Birmingham researchers start pioneering research into poor growth in unborn babies
7 September 2009
A team of researchers from the University of Birmingham and Birmingham Women’s Foundation Trust, have been awarded a research grant from leading children’s charity Action Medical Research to investigate the role of thyroid disorders on the development and growth of unborn babies.

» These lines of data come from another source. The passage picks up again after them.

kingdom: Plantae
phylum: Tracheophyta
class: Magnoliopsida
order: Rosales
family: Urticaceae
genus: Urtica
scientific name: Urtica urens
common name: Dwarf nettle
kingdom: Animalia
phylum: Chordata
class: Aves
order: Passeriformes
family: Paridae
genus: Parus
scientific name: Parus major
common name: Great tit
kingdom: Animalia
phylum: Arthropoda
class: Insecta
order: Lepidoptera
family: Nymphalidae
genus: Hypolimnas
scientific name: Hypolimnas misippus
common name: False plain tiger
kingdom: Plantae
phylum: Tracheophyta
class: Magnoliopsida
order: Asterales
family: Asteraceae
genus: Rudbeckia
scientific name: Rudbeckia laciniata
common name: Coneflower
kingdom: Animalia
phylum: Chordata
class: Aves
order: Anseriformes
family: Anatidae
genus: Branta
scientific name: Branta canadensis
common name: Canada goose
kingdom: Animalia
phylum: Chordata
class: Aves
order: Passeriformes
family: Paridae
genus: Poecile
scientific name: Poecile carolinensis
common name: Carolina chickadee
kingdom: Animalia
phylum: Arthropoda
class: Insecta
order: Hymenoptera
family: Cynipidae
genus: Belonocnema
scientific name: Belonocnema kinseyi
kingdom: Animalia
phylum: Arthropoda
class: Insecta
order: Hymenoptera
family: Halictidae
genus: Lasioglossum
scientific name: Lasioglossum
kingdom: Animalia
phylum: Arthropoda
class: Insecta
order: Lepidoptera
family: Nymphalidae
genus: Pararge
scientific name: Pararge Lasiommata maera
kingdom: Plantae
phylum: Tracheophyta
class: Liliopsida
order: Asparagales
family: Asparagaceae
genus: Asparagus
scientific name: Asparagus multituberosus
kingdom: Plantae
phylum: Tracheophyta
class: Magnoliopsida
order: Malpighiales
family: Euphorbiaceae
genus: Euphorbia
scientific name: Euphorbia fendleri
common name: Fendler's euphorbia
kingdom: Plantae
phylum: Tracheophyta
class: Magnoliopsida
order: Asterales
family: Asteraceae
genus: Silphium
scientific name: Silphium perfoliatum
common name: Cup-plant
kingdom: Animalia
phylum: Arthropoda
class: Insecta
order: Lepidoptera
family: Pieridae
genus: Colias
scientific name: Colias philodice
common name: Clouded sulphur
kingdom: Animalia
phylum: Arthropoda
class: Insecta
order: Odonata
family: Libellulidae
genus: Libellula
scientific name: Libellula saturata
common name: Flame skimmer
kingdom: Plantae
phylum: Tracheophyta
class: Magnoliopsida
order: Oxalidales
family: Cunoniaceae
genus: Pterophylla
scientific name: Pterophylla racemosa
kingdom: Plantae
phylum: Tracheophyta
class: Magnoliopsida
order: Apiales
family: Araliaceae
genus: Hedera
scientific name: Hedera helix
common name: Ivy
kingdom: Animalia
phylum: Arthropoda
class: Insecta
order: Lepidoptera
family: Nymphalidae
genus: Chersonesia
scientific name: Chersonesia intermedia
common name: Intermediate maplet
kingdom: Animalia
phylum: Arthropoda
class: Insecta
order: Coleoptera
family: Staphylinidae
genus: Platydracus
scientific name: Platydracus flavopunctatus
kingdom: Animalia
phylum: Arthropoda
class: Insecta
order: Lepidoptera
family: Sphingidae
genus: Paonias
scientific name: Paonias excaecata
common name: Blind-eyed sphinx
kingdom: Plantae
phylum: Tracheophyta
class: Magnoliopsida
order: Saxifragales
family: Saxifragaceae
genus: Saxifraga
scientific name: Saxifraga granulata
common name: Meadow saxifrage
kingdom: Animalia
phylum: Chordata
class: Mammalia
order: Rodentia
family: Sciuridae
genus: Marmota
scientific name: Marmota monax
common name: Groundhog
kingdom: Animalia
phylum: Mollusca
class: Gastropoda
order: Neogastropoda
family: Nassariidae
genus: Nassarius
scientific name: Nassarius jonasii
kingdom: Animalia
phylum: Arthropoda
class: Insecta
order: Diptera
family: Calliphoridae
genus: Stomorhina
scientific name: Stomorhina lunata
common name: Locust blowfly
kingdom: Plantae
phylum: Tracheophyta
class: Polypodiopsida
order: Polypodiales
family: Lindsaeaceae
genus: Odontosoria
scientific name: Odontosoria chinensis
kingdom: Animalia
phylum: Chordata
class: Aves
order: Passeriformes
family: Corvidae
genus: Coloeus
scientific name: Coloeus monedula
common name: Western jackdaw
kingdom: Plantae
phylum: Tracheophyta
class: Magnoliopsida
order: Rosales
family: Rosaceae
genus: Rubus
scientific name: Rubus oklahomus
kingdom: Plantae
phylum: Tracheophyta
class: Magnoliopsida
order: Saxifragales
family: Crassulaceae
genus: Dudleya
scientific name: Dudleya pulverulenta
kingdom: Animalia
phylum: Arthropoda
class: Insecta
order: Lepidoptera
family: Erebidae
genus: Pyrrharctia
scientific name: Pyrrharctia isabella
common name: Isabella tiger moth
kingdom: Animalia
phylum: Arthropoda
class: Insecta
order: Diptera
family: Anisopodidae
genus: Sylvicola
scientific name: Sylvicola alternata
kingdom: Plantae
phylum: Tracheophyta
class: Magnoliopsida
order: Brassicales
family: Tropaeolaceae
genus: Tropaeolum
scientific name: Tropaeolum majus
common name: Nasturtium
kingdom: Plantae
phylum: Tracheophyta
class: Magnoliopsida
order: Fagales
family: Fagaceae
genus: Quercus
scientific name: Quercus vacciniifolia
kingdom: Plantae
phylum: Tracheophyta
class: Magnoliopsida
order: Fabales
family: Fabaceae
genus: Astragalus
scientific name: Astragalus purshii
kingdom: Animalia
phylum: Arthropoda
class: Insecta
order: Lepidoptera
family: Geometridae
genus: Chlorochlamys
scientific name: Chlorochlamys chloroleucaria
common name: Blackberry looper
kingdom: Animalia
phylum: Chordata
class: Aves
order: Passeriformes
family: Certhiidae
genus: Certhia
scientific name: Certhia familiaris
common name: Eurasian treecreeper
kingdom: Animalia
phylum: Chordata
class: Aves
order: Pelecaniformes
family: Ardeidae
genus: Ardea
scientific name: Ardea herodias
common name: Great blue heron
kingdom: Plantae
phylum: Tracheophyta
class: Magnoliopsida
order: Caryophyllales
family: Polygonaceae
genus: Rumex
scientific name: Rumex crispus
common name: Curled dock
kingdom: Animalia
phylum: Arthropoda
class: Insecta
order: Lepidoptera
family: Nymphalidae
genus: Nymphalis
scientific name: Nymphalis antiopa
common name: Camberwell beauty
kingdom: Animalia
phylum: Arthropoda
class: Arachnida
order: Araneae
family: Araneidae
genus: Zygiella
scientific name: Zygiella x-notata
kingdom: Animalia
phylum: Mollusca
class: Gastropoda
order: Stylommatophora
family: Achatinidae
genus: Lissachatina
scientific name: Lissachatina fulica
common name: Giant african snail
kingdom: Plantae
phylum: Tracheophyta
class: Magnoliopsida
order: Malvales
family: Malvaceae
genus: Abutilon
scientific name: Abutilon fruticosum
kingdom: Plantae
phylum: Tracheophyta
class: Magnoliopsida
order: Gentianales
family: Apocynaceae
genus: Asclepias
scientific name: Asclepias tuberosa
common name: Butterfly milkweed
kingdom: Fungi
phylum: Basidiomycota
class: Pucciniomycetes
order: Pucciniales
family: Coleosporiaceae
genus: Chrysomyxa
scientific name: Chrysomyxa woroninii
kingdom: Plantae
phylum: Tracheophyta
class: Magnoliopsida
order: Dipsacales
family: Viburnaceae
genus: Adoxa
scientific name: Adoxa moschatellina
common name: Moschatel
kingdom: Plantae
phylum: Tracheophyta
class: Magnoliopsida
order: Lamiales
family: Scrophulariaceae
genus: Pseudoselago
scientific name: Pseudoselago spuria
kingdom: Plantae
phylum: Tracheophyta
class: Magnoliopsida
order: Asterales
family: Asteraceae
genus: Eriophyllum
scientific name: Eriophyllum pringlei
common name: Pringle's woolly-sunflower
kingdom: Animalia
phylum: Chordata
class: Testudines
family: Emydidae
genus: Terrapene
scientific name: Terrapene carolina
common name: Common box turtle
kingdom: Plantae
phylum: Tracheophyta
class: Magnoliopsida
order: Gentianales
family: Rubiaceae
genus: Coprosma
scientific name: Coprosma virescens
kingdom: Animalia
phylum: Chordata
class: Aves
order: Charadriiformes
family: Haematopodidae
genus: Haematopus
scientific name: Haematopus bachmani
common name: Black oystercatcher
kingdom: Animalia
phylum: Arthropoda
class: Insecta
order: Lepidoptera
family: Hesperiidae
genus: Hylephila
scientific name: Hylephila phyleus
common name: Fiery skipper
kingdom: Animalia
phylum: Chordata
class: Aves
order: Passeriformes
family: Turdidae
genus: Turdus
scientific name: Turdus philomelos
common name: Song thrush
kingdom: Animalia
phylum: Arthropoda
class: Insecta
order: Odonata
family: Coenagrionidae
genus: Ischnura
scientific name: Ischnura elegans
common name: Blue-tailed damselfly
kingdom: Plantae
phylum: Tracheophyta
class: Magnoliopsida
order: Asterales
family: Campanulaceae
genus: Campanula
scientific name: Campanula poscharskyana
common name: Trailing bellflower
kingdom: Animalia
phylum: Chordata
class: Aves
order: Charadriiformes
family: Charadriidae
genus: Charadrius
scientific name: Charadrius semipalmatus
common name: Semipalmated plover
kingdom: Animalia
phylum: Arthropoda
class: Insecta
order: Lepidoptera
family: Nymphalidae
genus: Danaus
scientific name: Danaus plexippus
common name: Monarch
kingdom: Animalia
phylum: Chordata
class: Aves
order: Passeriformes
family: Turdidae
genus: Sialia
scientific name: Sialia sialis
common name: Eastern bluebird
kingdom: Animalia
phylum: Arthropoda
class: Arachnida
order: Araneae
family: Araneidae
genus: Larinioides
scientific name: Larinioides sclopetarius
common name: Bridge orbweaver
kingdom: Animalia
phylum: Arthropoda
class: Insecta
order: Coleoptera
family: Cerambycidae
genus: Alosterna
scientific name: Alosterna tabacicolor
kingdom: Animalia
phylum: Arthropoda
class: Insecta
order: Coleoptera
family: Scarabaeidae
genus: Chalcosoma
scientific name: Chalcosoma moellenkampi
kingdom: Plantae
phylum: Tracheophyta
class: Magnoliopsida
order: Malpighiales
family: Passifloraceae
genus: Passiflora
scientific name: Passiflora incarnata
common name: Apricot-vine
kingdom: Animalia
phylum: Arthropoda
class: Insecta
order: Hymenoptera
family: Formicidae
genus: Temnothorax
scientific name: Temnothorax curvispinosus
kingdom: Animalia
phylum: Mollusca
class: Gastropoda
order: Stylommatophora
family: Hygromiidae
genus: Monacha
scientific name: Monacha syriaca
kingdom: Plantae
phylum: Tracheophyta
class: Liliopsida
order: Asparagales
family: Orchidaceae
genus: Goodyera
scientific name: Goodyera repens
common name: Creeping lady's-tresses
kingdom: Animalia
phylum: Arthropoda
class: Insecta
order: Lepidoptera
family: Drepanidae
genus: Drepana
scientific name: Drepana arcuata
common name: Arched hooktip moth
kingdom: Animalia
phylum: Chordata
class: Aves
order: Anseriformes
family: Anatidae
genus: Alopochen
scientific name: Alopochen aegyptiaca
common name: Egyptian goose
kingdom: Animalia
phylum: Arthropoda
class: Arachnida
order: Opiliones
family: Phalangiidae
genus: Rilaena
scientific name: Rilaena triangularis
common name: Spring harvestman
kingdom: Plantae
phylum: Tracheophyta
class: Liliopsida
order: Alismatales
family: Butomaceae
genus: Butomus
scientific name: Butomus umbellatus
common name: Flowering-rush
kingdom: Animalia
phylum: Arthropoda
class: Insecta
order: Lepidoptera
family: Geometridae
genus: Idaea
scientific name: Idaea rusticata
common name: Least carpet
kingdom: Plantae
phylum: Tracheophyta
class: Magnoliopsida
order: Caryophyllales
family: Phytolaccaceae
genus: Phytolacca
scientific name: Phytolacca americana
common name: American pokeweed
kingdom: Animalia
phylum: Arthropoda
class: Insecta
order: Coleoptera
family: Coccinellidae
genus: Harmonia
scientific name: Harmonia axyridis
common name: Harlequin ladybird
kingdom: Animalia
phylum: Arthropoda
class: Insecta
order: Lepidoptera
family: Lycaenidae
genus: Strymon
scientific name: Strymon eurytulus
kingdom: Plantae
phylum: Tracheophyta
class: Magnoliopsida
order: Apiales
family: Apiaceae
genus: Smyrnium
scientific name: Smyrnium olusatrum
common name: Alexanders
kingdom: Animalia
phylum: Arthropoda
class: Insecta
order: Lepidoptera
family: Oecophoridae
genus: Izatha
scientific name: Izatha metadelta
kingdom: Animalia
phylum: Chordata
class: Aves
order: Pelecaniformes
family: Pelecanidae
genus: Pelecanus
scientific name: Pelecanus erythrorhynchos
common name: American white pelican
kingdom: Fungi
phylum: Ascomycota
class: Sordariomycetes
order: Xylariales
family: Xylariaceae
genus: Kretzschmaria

Thyroid disorders, where levels of thyroid hormones are either too high or too low affect up to 5% of pregnancies , more than 35,000 women in the UK. Thyroid hormones regulate many functions in the body and unborn babies need a supply of thyroid hormones from their mother for the normal development of their brain and nervous system. Thyroid disorders in pregnancy can lead to complications including miscarriage, premature birth and poor growth of the baby.
A newly discovered protein, MCT10, appears to be very good at transporting thyroid hormones and may have an important role in the supply of thyroid hormones to unborn babies. In addition, it may affect the growth and development of the placenta, and very low levels may be linked to poor growth of unborn babies. In this project, researchers will analyse samples of placental tissue taken from women at all stages of pregnancy to find out more about the specific role of MCT10.
Professor Mark Kilby, the project leader and Professor of Maternal and Fetal Medicine at the University of Birmingham: “We are excited about the discovery of MCT10 as early research shows that it may have several roles related to the growth and development of the fetus. Our project aims to determine how MCT10 behaves at the cell level in specific target tissues in both normal pregnancies and pregnancies complicated by growth restriction.”
Dr Yolande Harley, Deputy Research Director at Action Medical Research says: “Thyroid disorders can be a serious complication of pregnancy because of the potential damaging effects on the unborn baby. Action Medical Research believes that this research could lead to a significant step forward in understanding how thyroid disorders in pregnancy affect the baby’s growth and development, with a view to finding new ways to prevent these problems.”
Information revealed in this project will improve understanding of the molecular mechanisms involved in the transport of thyroid hormones from the mother to the unborn baby through the placenta. It may also pave the way for new treatments for thyroid disorders and growth restriction. The effects of thyroid disorders are not limited to pregnancy and birth. Research has shown that untreated hypothyroidism (low levels of thyroid hormone) in the first three months of pregnancy is associated with a reduced IQ in children, compared to children of women without thyroid disorder.3
For further information please contact:
Tola Awogbamiye at Action Medical Research
Tel: 01403 327 493
Ogunyemi DA. Autoimmune Thyroid Disease and Pregnancy.. Emedicine – http://emedicine.medscape.com/article/261913-overview accessed on Wednesday 1 July 2009
Birthchoice website – http://www.birthchoiceuk.com/Frame.htm.
Pregnancy and thyroid disease. National Endocrine and Metabolic Diseases Information Service – www.endocrine.niddk.nih.gov/pubs/pregnancy
Girling JC. Thyroid disorders in pregnancy. Current Obstetrics and Gynaecology 2003; 13:45-51.
Notes to editors:
NOTES TO EDITORS:
Action Medical Research is a leading, national medical research charity. For nearly 60 years we have been instrumental in significant medical breakthroughs including the development of the UK polio vaccine and ultrasound scanning in pregnancy. Our research helps babies and children affected by disease and disability. We are currently funding research into serious diseases and conditions, including meningitis, pneumonia, cerebral palsy and inflammatory bowel disease.
The Birmingham Women’s Hospital is a specialist Trust providing care for Women and babies both to the local community of South Birmingham and specialty care to the West Midlands and beyond. The Maternity Services directorate provides maternity care, specialist obstetric and maternal/fetal medicine opinions and delivers approximately 7500 pregnancies per annum. There are a number of designated obstetric medical clinics jointly run by obstetricians and physicians from UHB. The level 3 neonatal intensive care centre is the main ‘perinatal centre’ for the West Midlands allowing both special and intensive care of newborn babies. The research activity is provided by clinical and non-clinical academics working within the College of Medical & Dental Sciences at the University of Birmingham. This work is focused in the School of Clinical & Experimental medicine and the theme of “hormones and Genes” did exceptionally well in the RAE08 with 75% of returned outputs rated as 3* or 4*.